Government statisticians suggest the increase in women trade union members is due to increases in the number of employees in education, health and social care, where women employees comprise just under three quarters of the total. Around two-thirds of the increase in the number of female employees was accounted for jobs in these relatively highly unionised industries. Education has the highest unionised membership, with 48.7% of employees in this sector being members of a union.
The number of workers who are members of trade unions is significantly higher in the public sector than in the private sector. In 2019 3.8 million public sector workers were in a trade union as compared to 2.6 million private sector workers. That represented 52.3% of the public sector workforce as compared to 13.3% in the private sector.
The strongest areas of the country for trade union membership are the North East and the North West where 29.4% and 28.0% respectively of the workforce are in a union. London lags behind at 17.7% trade union membership.
The more than a decade downturn of the economy and corona virus pandemic will affect jobs and union membership in the coming period.
The upheavals and cracks that are showing
The next couple of years will see a massive overhaul of General Secretaries – both Unison and Unite, the biggest two unions in the country, are seeing their General Secretaries step down and there will be hotly contested elections for the biggest role in the organisations. The transport unions will see General Secretary elections, in 2021 for Aslef, 2022 for TSSA and 2024 for the RMT.
But as well as that, several union leaders have stepped down or taken significant time off due to sickness – Tim Roache of the GMB resigned in April this year, and a date for the election of that General Secretary has not been set yet. Sally Hunt stepped down from UCU for health reasons, replaced in March by Jo Grady.
On a more steady track – the CWU had a non-contested General Secretary election this year and the NEU have joint leadership from Mary Bousted and Kevin Courtney in place for five years following the merger in 2018.
Trade unions finances
Brexit and Covid have already seen problems for the aviation, aerospace and car manufacturing industries covered mainly by Unite the union. The union has made some cost controls already – temporarily freezing the head office contributions to branch funds and has delayed a staff pay rise.

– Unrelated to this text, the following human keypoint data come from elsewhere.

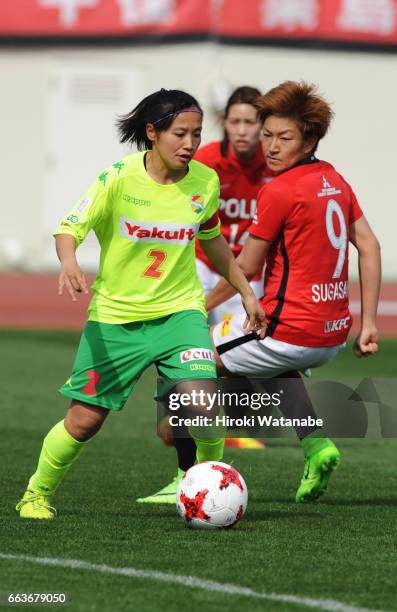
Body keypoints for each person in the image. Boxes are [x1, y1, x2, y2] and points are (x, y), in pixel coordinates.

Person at [16, 88, 266, 520]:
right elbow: (69, 228)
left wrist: (245, 291)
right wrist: (69, 261)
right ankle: (36, 493)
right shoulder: (117, 177)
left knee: (202, 404)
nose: (190, 144)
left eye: (196, 134)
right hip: (116, 319)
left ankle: (210, 484)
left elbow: (214, 243)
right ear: (152, 132)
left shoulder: (204, 182)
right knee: (84, 422)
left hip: (180, 313)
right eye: (180, 134)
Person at [207, 81, 381, 503]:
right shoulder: (333, 178)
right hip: (333, 335)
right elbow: (371, 246)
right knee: (271, 357)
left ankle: (195, 475)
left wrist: (196, 305)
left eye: (284, 138)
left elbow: (245, 267)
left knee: (191, 355)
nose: (271, 146)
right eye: (267, 135)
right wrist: (370, 325)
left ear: (310, 139)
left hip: (291, 331)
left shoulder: (278, 189)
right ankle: (316, 444)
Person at [137, 86, 273, 505]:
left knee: (234, 364)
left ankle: (224, 438)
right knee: (187, 365)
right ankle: (183, 461)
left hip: (245, 275)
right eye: (236, 121)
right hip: (197, 268)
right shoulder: (206, 160)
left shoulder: (275, 166)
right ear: (225, 124)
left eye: (252, 122)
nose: (244, 130)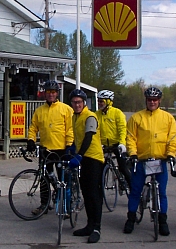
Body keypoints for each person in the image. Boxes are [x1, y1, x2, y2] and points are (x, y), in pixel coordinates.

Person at [124, 87, 176, 236]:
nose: (152, 102)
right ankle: (130, 219)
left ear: (159, 101)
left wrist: (171, 154)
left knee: (161, 192)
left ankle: (162, 221)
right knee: (135, 191)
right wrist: (133, 154)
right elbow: (130, 137)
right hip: (141, 159)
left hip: (160, 160)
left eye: (155, 100)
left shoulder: (168, 118)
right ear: (146, 101)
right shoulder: (136, 118)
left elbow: (173, 137)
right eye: (150, 100)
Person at [27, 80, 74, 215]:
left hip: (61, 149)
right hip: (45, 149)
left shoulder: (66, 109)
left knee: (63, 179)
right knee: (44, 178)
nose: (51, 95)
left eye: (53, 92)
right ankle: (44, 204)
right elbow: (33, 127)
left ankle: (67, 204)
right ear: (44, 94)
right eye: (48, 92)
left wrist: (69, 144)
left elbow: (70, 129)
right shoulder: (39, 111)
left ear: (57, 93)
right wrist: (31, 140)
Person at [69, 89, 104, 243]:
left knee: (93, 194)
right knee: (86, 192)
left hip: (94, 158)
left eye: (79, 102)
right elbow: (78, 137)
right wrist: (71, 147)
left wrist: (79, 154)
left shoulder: (90, 116)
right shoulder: (75, 117)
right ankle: (89, 225)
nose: (77, 105)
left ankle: (96, 227)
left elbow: (88, 137)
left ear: (84, 103)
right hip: (84, 157)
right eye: (74, 102)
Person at [95, 89, 131, 188]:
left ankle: (135, 192)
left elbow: (122, 129)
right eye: (98, 101)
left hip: (117, 144)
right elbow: (95, 131)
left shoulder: (117, 113)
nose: (99, 103)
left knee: (123, 168)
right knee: (100, 170)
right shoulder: (96, 114)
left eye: (101, 101)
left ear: (109, 101)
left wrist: (122, 143)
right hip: (104, 146)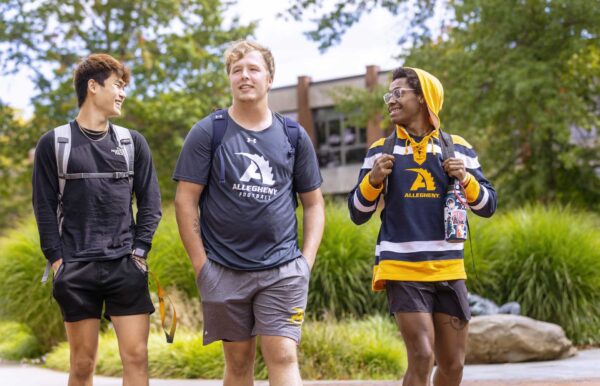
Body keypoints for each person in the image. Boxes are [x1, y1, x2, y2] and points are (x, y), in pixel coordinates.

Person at [173, 40, 324, 386]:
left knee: (284, 354)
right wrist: (202, 266)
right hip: (224, 269)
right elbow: (185, 201)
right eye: (237, 70)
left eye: (253, 69)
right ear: (229, 78)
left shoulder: (293, 135)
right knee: (239, 364)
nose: (245, 76)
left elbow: (314, 203)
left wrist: (306, 262)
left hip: (283, 270)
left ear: (269, 79)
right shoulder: (209, 132)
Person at [348, 67, 497, 386]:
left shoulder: (458, 148)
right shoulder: (380, 150)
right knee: (421, 355)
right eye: (389, 94)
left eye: (398, 93)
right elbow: (357, 213)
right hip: (402, 268)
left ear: (424, 97)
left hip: (448, 270)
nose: (391, 100)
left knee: (453, 365)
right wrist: (373, 181)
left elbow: (488, 206)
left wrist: (466, 179)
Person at [32, 53, 162, 386]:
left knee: (136, 358)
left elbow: (151, 203)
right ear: (93, 86)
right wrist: (58, 260)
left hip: (125, 265)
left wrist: (140, 253)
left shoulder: (133, 143)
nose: (123, 94)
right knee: (82, 364)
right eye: (118, 85)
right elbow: (43, 206)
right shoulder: (55, 143)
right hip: (76, 267)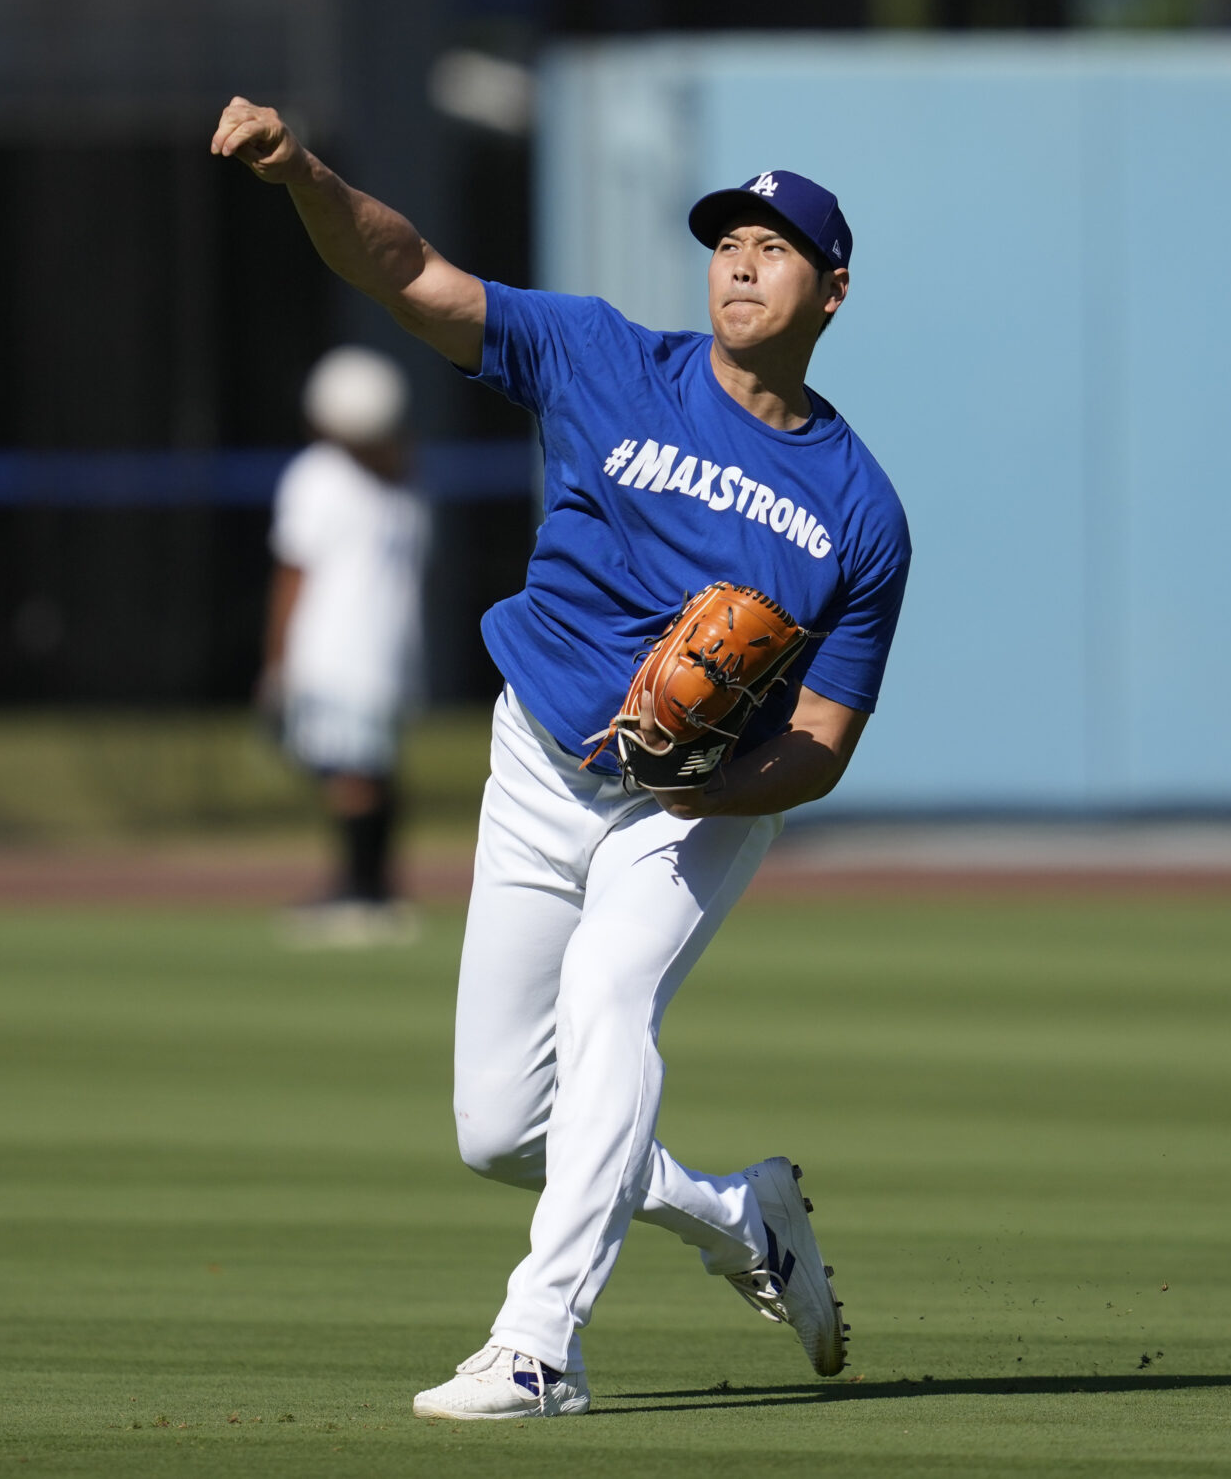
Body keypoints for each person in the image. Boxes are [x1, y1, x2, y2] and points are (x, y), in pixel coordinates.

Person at [212, 99, 911, 1420]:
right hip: (536, 758)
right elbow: (408, 268)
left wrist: (714, 787)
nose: (744, 259)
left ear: (833, 288)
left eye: (777, 244)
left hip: (691, 804)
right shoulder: (600, 355)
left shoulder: (860, 509)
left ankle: (540, 1345)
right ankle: (736, 1217)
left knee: (606, 1006)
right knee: (502, 1126)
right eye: (729, 239)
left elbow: (819, 740)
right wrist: (301, 168)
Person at [265, 345, 431, 949]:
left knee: (351, 775)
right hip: (386, 654)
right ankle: (373, 886)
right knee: (371, 771)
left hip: (335, 652)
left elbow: (293, 574)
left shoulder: (317, 475)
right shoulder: (405, 481)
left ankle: (361, 894)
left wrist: (276, 661)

In 2018 UNISON reported a growth in income and they overtook Unite to be the biggest union, but the media is not as interested in tracking Unison’s finances as it is with Unite, so less is written about it.
Some turmoil in the unions
The #MeToo movement has had ramifications in the trade unions. Prompted by an anonymous letter sent to the GMB President, Barbara Plant by ‘concerned GMB staff and members’ in the Spring, an independent report was commissioned which concluded that the union was ‘institutionally sexist’. The report by Karon Monahan QC gave 27 recommendations which included increasing representation of women, a new complaints procedure for sexual harassment and an annual equalities audit. This might be the first of a number of similar investigations.

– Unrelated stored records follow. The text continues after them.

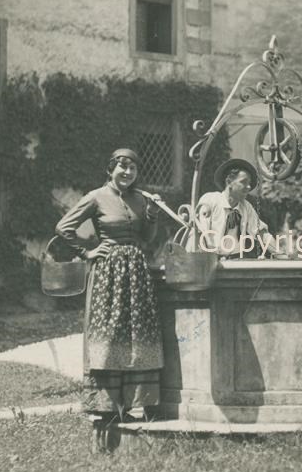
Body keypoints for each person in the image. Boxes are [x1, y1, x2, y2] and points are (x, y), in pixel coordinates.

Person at [55, 148, 164, 448]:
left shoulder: (141, 199)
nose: (127, 173)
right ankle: (109, 408)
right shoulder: (96, 197)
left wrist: (152, 217)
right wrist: (87, 251)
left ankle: (140, 403)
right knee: (111, 334)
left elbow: (147, 238)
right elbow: (63, 228)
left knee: (138, 335)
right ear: (110, 169)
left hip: (137, 274)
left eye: (132, 168)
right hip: (109, 275)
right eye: (122, 167)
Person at [187, 158, 285, 258]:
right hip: (205, 258)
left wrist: (281, 255)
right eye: (243, 182)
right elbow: (200, 234)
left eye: (249, 183)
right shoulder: (211, 200)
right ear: (229, 182)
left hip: (234, 260)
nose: (248, 187)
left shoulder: (246, 207)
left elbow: (262, 234)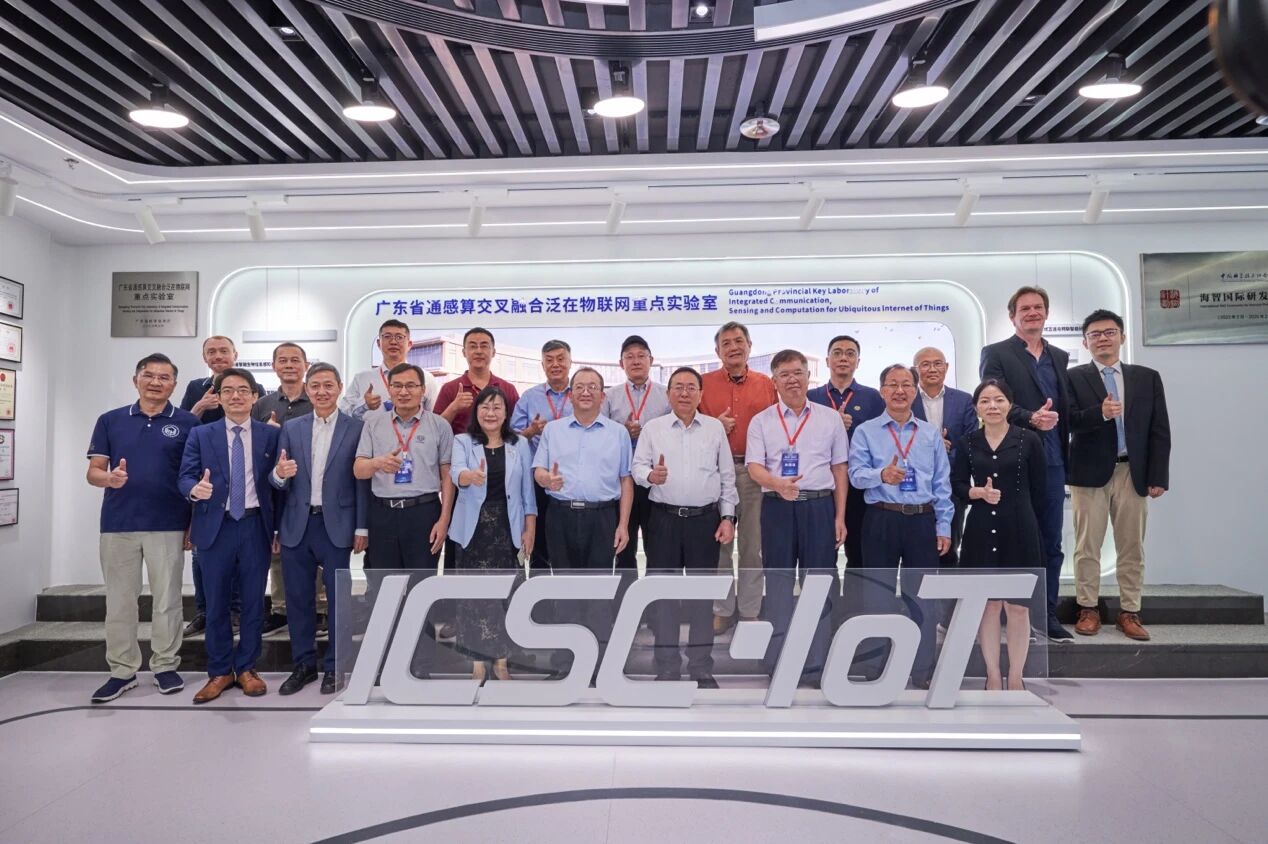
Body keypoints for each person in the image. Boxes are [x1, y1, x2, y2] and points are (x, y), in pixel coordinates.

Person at [85, 353, 200, 703]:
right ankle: (122, 671)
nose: (155, 382)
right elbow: (94, 472)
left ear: (174, 385)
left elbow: (193, 477)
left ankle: (165, 665)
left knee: (167, 600)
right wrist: (109, 479)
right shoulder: (111, 420)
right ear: (135, 379)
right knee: (120, 602)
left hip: (169, 523)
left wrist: (192, 524)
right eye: (149, 375)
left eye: (164, 377)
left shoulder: (188, 423)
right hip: (118, 525)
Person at [746, 350, 849, 687]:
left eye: (797, 373)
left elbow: (839, 469)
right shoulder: (761, 421)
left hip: (818, 508)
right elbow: (754, 467)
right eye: (784, 374)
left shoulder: (829, 418)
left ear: (808, 377)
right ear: (774, 381)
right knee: (777, 583)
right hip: (777, 507)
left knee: (819, 583)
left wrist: (839, 516)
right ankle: (778, 662)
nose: (792, 380)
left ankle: (817, 663)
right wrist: (778, 484)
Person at [1067, 310, 1171, 641]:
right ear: (1085, 342)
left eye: (1109, 332)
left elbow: (1159, 429)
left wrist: (1158, 475)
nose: (1103, 339)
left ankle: (1130, 611)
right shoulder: (1072, 377)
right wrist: (1097, 413)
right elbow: (1067, 421)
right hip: (1088, 473)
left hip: (1132, 471)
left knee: (1132, 546)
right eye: (1095, 334)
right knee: (1087, 546)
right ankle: (1087, 608)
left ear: (1122, 337)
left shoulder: (1146, 377)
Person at [848, 364, 953, 687]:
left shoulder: (929, 433)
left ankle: (921, 669)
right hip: (881, 518)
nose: (899, 391)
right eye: (892, 384)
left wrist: (943, 526)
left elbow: (942, 484)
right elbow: (856, 475)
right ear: (882, 391)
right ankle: (875, 665)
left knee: (922, 598)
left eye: (906, 384)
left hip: (921, 521)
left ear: (914, 391)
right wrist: (881, 474)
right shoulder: (866, 431)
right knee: (877, 596)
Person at [178, 368, 280, 703]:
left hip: (254, 526)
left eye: (243, 390)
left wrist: (277, 527)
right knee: (216, 603)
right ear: (218, 398)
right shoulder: (200, 434)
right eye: (228, 391)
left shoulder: (270, 435)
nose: (236, 396)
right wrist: (195, 489)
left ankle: (247, 668)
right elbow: (184, 476)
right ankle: (220, 671)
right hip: (215, 528)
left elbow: (277, 486)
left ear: (254, 397)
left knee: (253, 602)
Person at [980, 286, 1074, 642]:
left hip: (1053, 461)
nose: (1032, 313)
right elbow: (993, 399)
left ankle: (1046, 614)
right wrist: (1030, 417)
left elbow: (1066, 410)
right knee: (1011, 540)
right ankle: (1009, 614)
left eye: (1038, 307)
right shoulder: (997, 353)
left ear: (1046, 313)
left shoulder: (1059, 356)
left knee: (1051, 541)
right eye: (1025, 308)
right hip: (1013, 459)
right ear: (1012, 316)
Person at [634, 367, 737, 687]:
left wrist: (728, 517)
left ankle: (701, 667)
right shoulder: (653, 428)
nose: (684, 393)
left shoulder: (714, 429)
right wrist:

In September, the General Secretary Mick Cash sent a message to all branches, organisers, the EC and all staff, very publicly saying he was back from his work-related stress and depression sick leave, citing the cause as the RMT NEC and accusing them of acting like an elite, ignoring his election by the membership and trying to replace him with their own candidate.
The trade unions are being shaken up as the offensive against the working class steps up. The post 2010 austerity attacks are now being followed by much more severe attacks, as the Covid pandemic and Brexit are both being used to increase profits and slash the population’s living standards. How this impacts on the trade unions will in part depend on how their leaderships respond to the offensive.